Il riscaldamento globale causato dalle emissioni climalteranti generate dalle attività umane mette a rischio le risorse idriche di milioni di persone in tutto il mondo. A lanciare l’allarme sono i ricercatori dell’Earth Institute della Columbia University in un recente studio pubblicato sulla rivista scientifica Environmental Research Letters.

Gli esperti spiegano che l’aumento delle temperature globali causato dai cambiamenti climatici sta sconvolgendo i delicati e complessi equilibri che assicurano l’approvvigionamento idrico alle comunità dell’America occidentale, del Sud Europa, del Medio-Oriente e dell’Asia centrale. Lo scioglimento delle nevi assicura acqua dolce in abbondanza a primavera e in estate quando la richiesta di risorse idriche è più alta. I manti nevosi secondo Justin Mankin, prima firma dello studio, sono un serbatoio idrico essenziale per l’umanità soprattutto attorno alle grandi catene montuose.

A causa del riscaldamento globale in molte aree le precipitazioni invernali predominanti sono le piogge. La neve cade sempre più raramente e non si accumula facendo venire a mancare una riserva idrica essenziale per i consumi domestici e per l’irrigazione dei campi nei mesi primaverili ed estivi. I ricercatori inoltre hanno scoperto che la neve dei mesi invernali si accumula ad altitudini sempre più elevate e si scioglie prima.
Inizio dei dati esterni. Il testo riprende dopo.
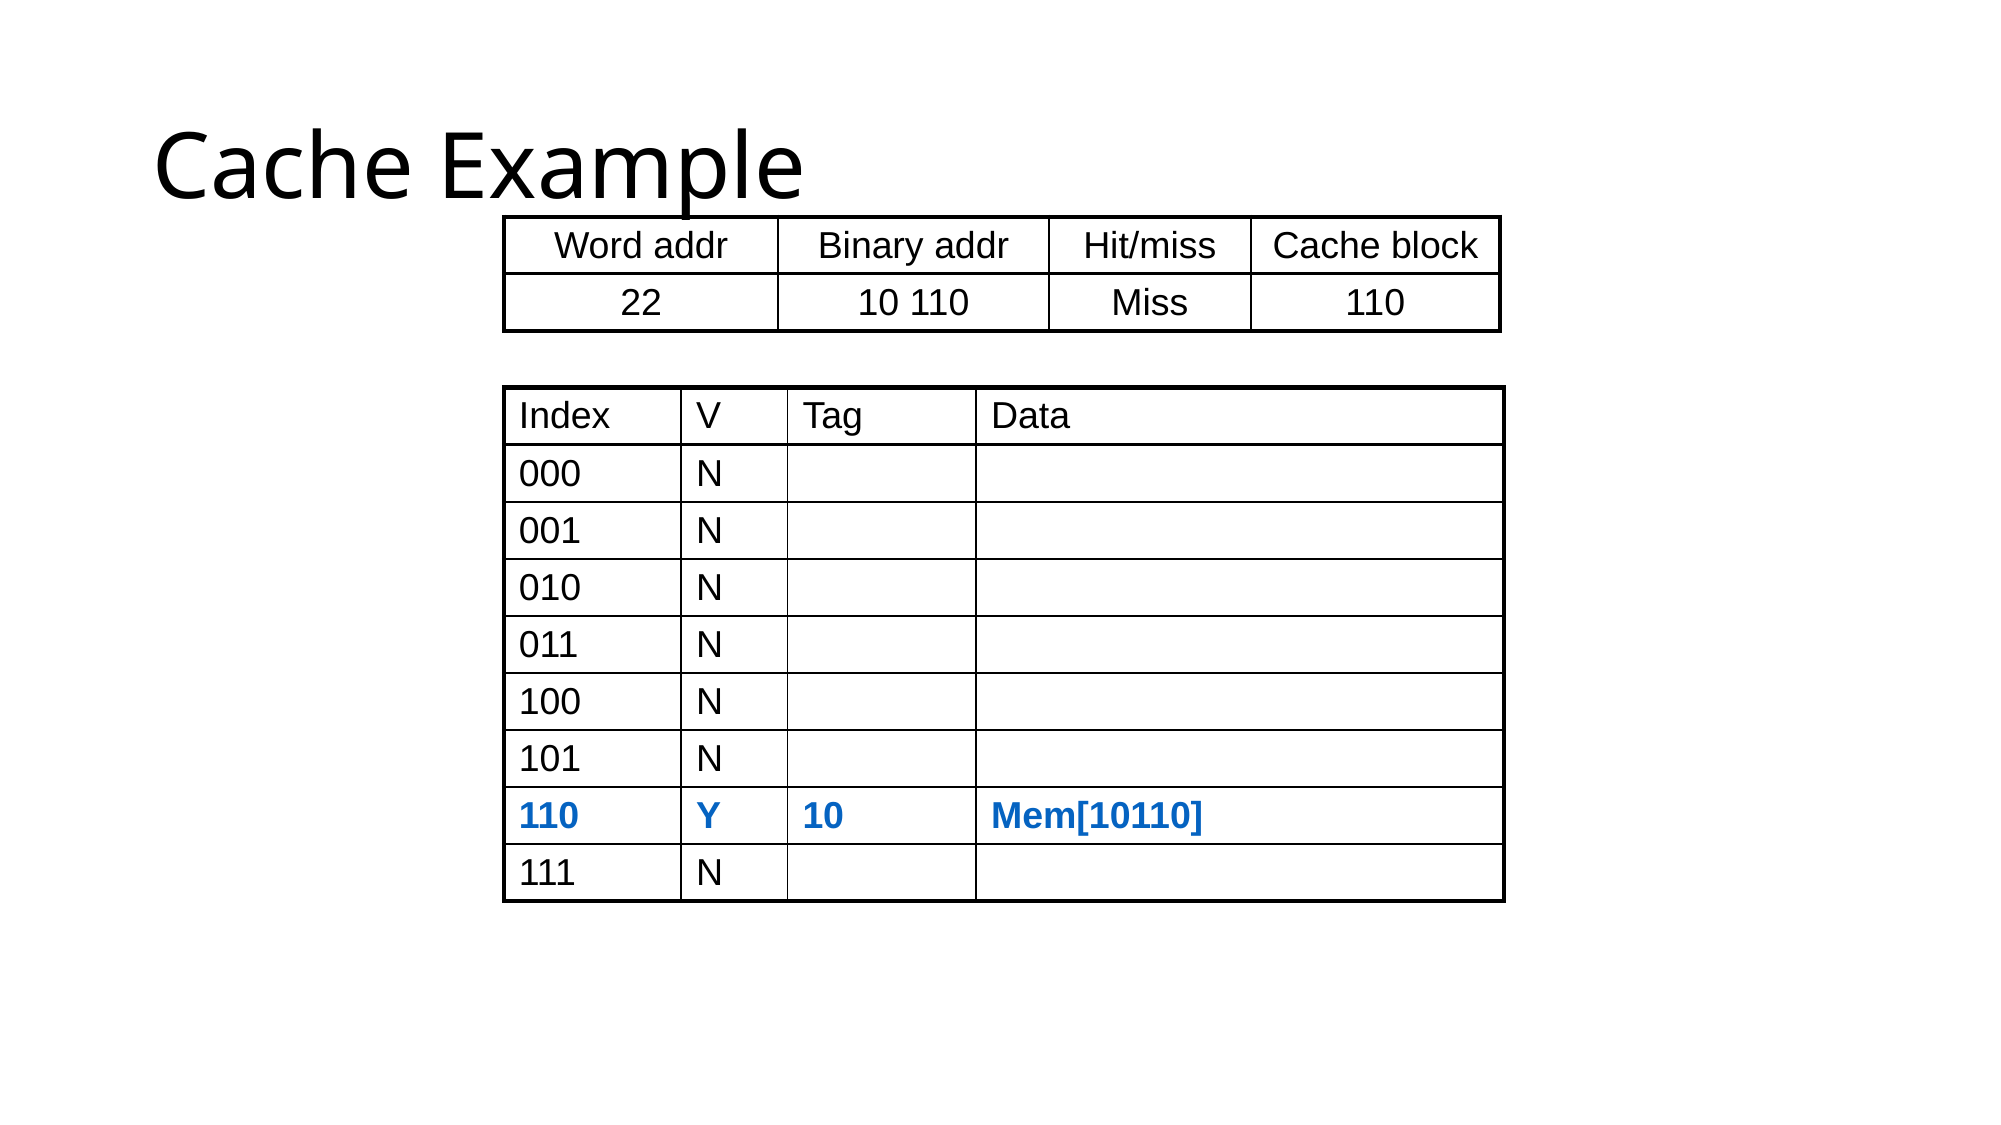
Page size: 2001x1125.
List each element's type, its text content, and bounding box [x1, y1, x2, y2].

table_header Word addr [506, 219, 777, 272]
table_cell [788, 617, 975, 672]
table_cell [977, 617, 1502, 672]
title Cache Example [137, 59, 1863, 278]
table_cell N [682, 446, 787, 501]
table_cell Mem[10110] [977, 788, 1502, 843]
table_cell [977, 446, 1502, 501]
table_header Binary addr [779, 219, 1048, 272]
table_cell 011 [506, 617, 680, 672]
table_cell 001 [506, 503, 680, 558]
table_cell [788, 446, 975, 501]
table_cell N [682, 674, 787, 729]
table_header Tag [788, 390, 975, 443]
table_cell [977, 845, 1502, 899]
table_cell [977, 674, 1502, 729]
table_cell 111 [506, 845, 680, 899]
table_cell 10 [788, 788, 975, 843]
table_cell 10 110 [779, 275, 1048, 329]
table_cell N [682, 845, 787, 899]
table_cell [977, 731, 1502, 786]
table_header Index [506, 390, 680, 443]
table_cell 100 [506, 674, 680, 729]
table_cell [788, 845, 975, 899]
table_cell N [682, 560, 787, 615]
table_cell [788, 674, 975, 729]
table_cell N [682, 617, 787, 672]
table_cell 101 [506, 731, 680, 786]
table_cell [977, 503, 1502, 558]
table_cell 110 [506, 788, 680, 843]
table_cell 110 [1252, 275, 1498, 329]
table_cell [788, 731, 975, 786]
table_cell N [682, 731, 787, 786]
table_cell [977, 560, 1502, 615]
table_header Data [977, 390, 1502, 443]
table_cell 22 [506, 275, 777, 329]
table_cell N [682, 503, 787, 558]
table_header Cache block [1252, 219, 1498, 272]
table_cell [788, 560, 975, 615]
table_cell [788, 503, 975, 558]
table_header Hit/miss [1050, 219, 1250, 272]
table_cell 010 [506, 560, 680, 615]
table_cell Y [682, 788, 787, 843]
table_cell Miss [1050, 275, 1250, 329]
table_cell 000 [506, 446, 680, 501]
table_header V [682, 390, 787, 443]
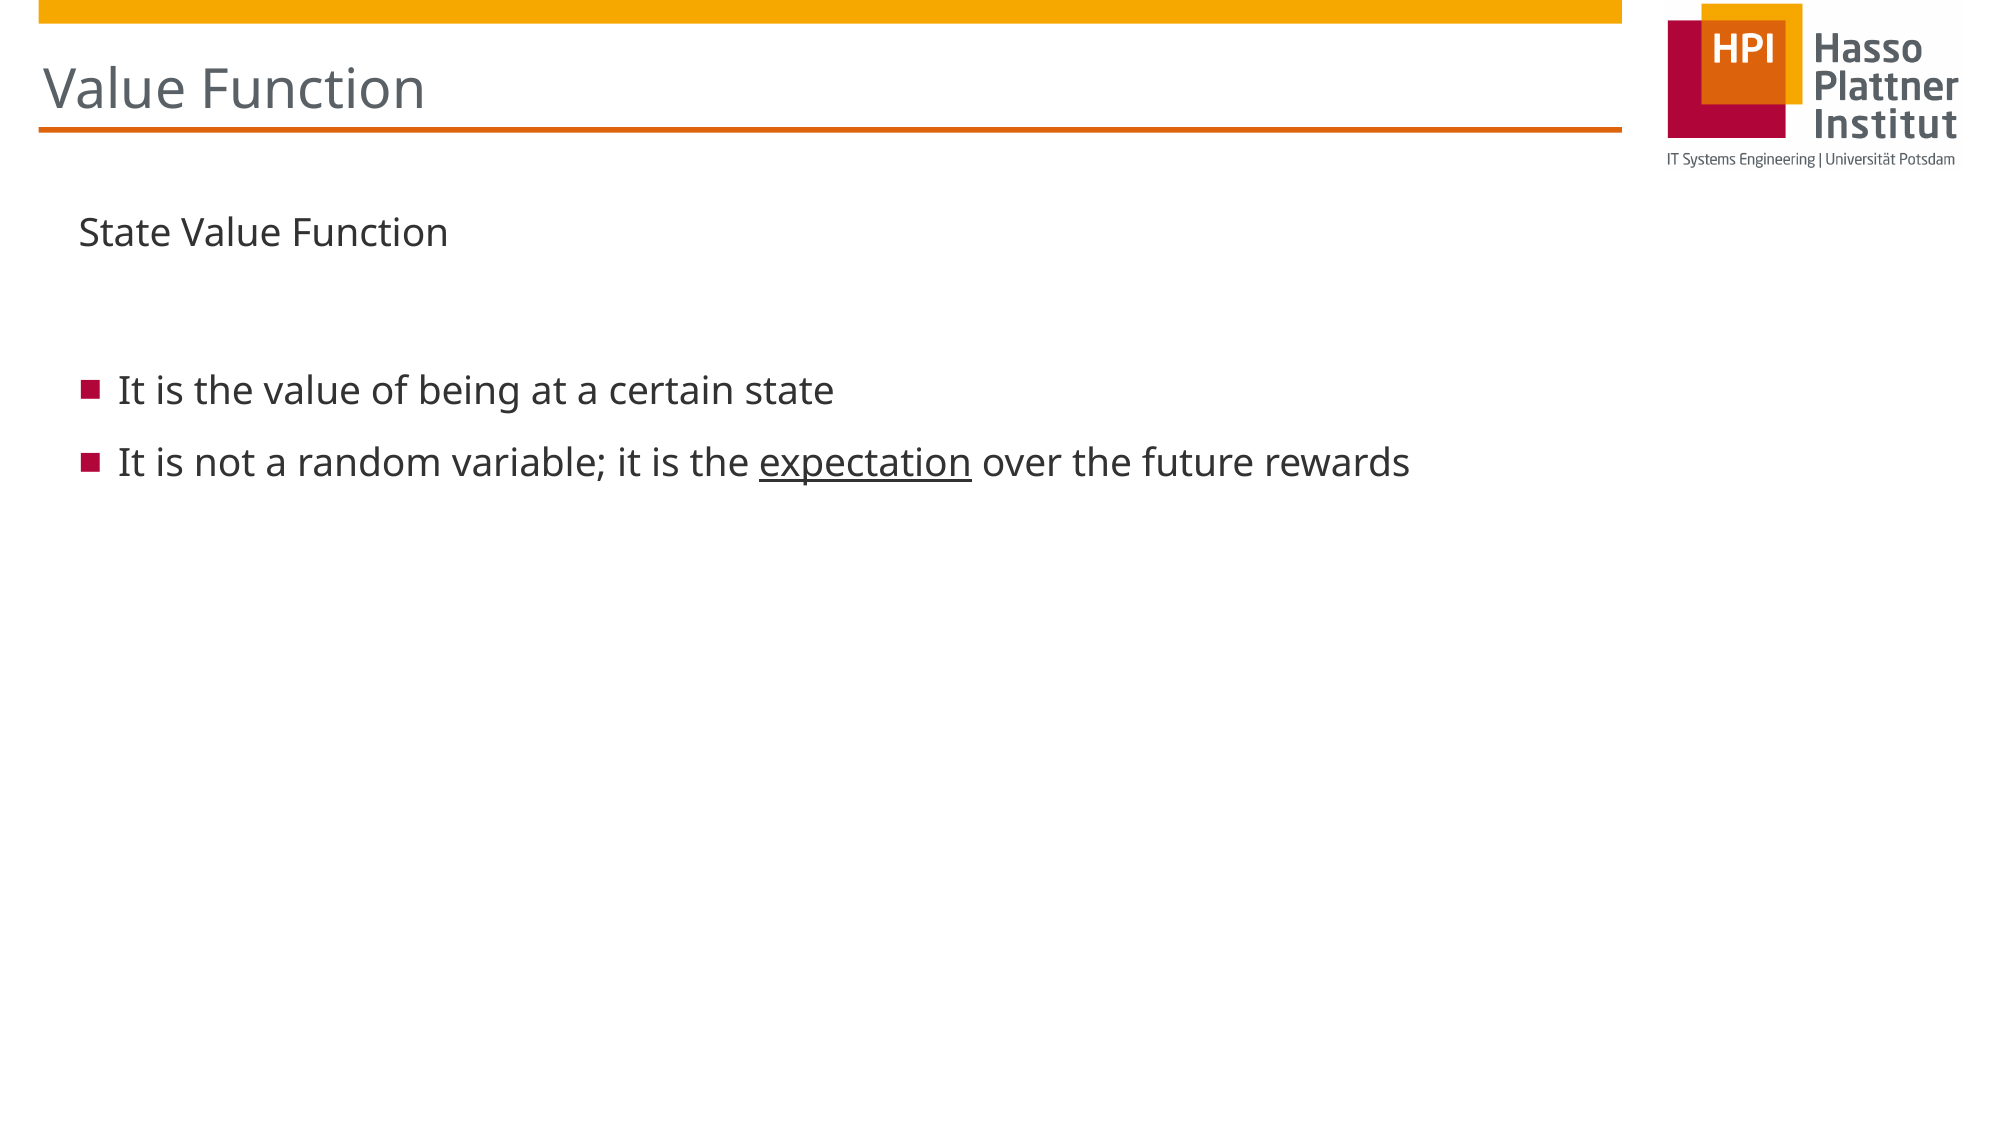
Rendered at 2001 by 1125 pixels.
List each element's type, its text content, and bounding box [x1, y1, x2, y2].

picture [1664, 0, 1965, 170]
title Value Function [43, 29, 1769, 131]
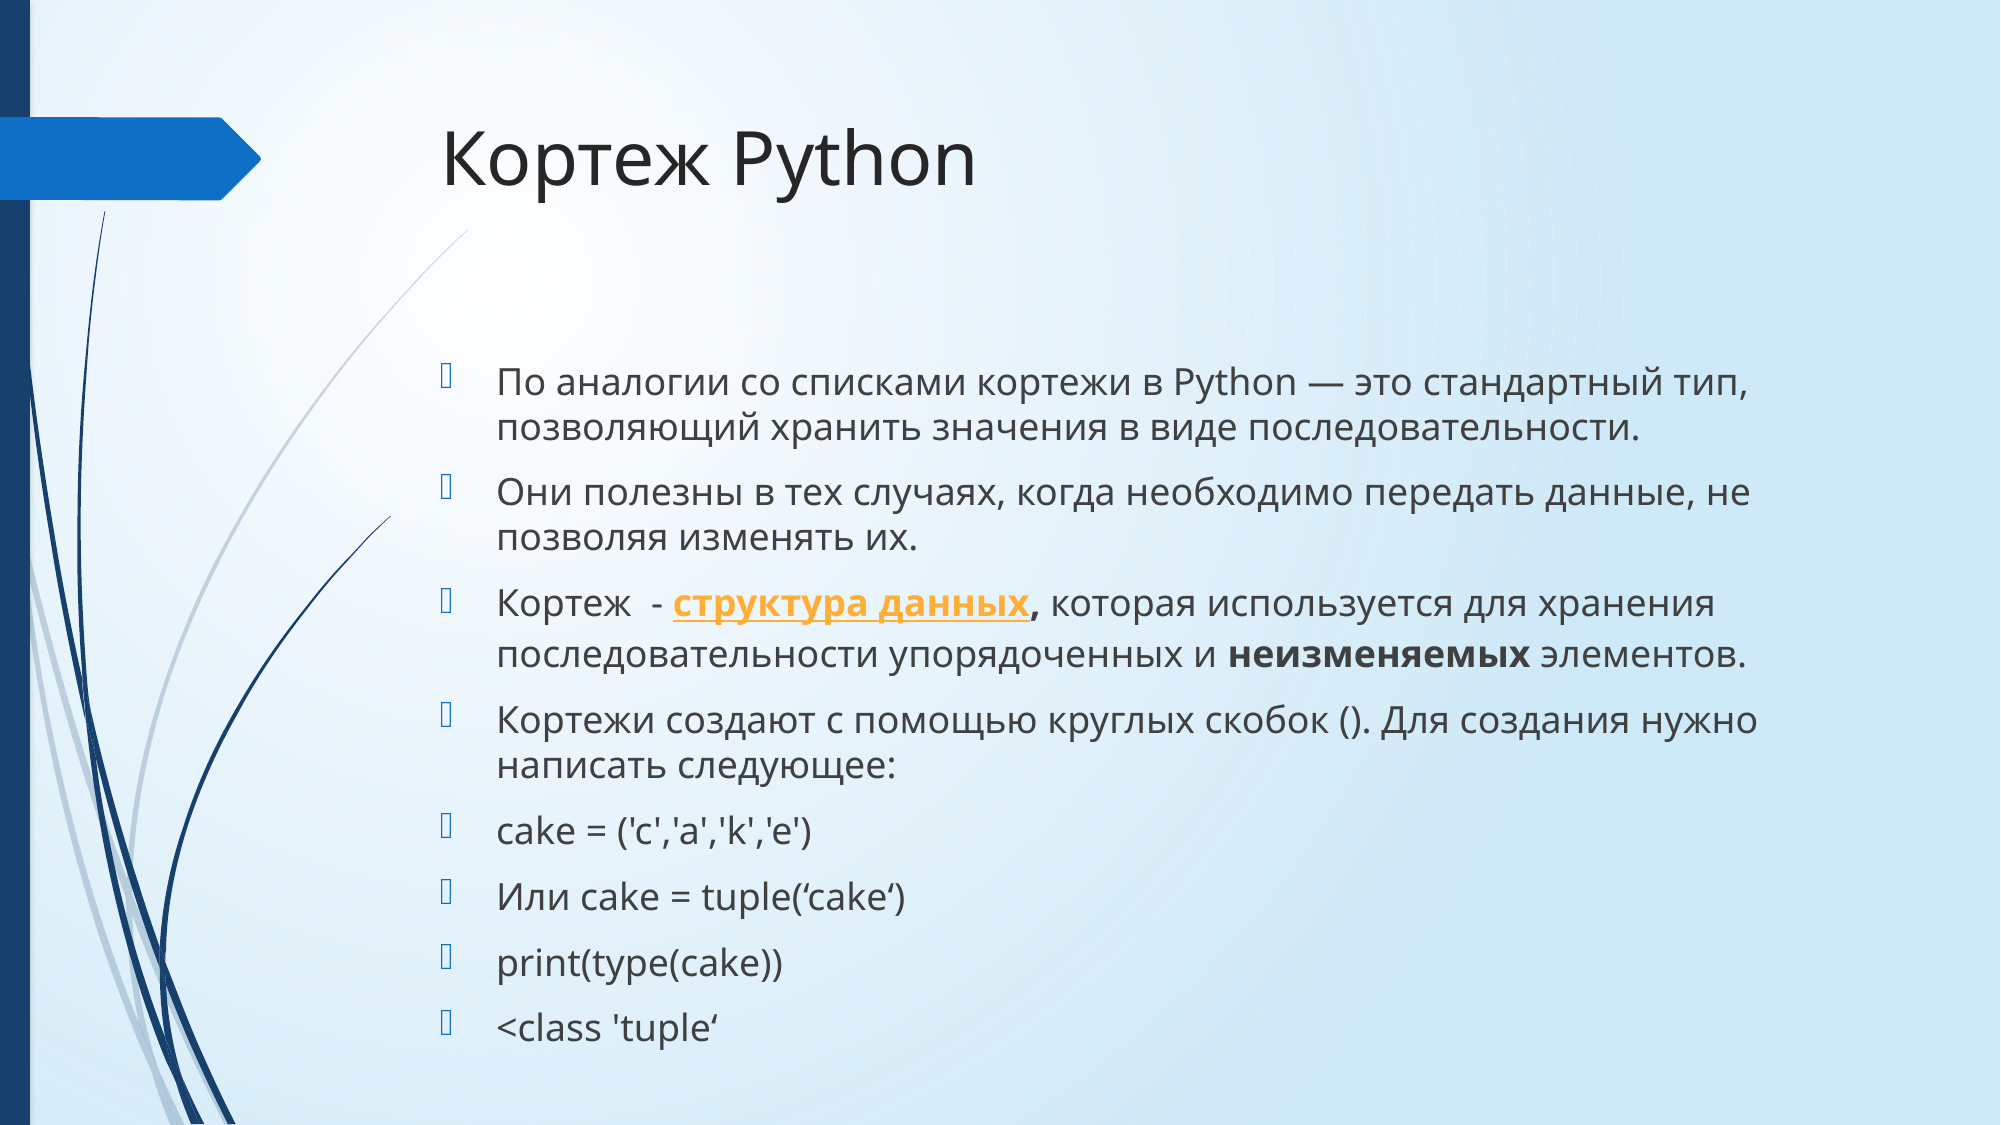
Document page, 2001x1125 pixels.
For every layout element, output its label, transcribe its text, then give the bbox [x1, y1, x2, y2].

title Кортеж Python [425, 102, 1888, 313]
list По аналогии со списками кортежи в Python — это стандартный тип, позволяющий хранить значения в виде последовательности. Они полезны в тех случаях, когда необходимо передать данные, не позволяя изменять их. Кортеж - структура данных, которая используется для хранения последовательности упорядоченных и неизменяемых элементов. Кортежи создают с помощью круглых скобок (). Для создания нужно написать следующее: cake = ('c','a','k','e') Или cake = tuple(‘cake‘) print(type(cake)) <class 'tuple‘ [424, 350, 1888, 1075]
Secondo gli esperti le autorità delle regioni più colpite dal riscaldamento globale devono prepararsi ad affrontare un futuro contraddistinto dalla scarsità idrica. Tra le aree più a rischio figurano le Montagne Rocciose, il Colorado, il Montana settentrionale, l’Himalaya e la California. In California la siccità è un problema annoso che assume dimensioni sempre più preoccupanti. Le riserve di neve dello stato americano quest’anno hanno raggiunto i livelli più bassi degli ultimi 500 anni.

Riscaldamento globale: molti Paesi non hanno mezzi per affrontare l’emergenza idrica

Le stime dei ricercatori parlano di almeno 2 miliardi di persone che nei prossimi anni rischieranno di rimanere senz’acqua a causa del riscaldamento globale. I bacini a rischio sono almeno 97. La popolazione interessata dalla scarsità idrica potrebbe essere ancora superiore perché lo studio non ha tenuto conto della crescita demografica.

Gli stati saranno costretti a prelevare più acqua dalle falde sotterranee e ad accumulare maggiori quantità di risorse idriche nei bacini artificiali per far fronte all’emergenza. Molte comunità però non hanno i mezzi per sostenere gli investimenti necessari e adattarsi ai cambiamenti climatici. Inoltre le falde acquifere hanno dei limiti. Gli esperti suggeriscono di adottare colture che consumano meno acqua, tecniche di irrigazione a risparmio idrico e nuovi metodi per il riciclo delle acque reflue.